## DATA LISTING

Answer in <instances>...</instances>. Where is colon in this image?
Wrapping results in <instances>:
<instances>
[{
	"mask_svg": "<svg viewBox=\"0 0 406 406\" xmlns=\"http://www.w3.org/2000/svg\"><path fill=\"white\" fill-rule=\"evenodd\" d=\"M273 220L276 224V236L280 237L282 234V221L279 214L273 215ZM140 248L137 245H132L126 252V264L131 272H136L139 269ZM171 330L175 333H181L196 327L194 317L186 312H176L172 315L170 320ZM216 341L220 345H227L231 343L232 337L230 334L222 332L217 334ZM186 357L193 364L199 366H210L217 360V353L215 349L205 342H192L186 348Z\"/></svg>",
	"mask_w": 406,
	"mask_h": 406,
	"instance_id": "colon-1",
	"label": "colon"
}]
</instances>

## STATED GOAL
Retype the entries above without changing a single character.

## OUTPUT FOR THIS TASK
Answer in <instances>...</instances>. Where is colon in this image?
Wrapping results in <instances>:
<instances>
[{
	"mask_svg": "<svg viewBox=\"0 0 406 406\" xmlns=\"http://www.w3.org/2000/svg\"><path fill=\"white\" fill-rule=\"evenodd\" d=\"M273 220L276 224V236L280 237L282 234V221L279 214L273 215ZM140 248L137 245H132L126 252V264L131 272H136L139 269ZM171 330L175 333H181L196 327L194 317L186 312H176L172 315L170 320ZM216 341L220 345H227L231 343L232 337L230 334L222 332L217 334ZM186 357L193 364L199 366H210L217 360V353L215 349L205 342H192L186 348Z\"/></svg>",
	"mask_w": 406,
	"mask_h": 406,
	"instance_id": "colon-1",
	"label": "colon"
}]
</instances>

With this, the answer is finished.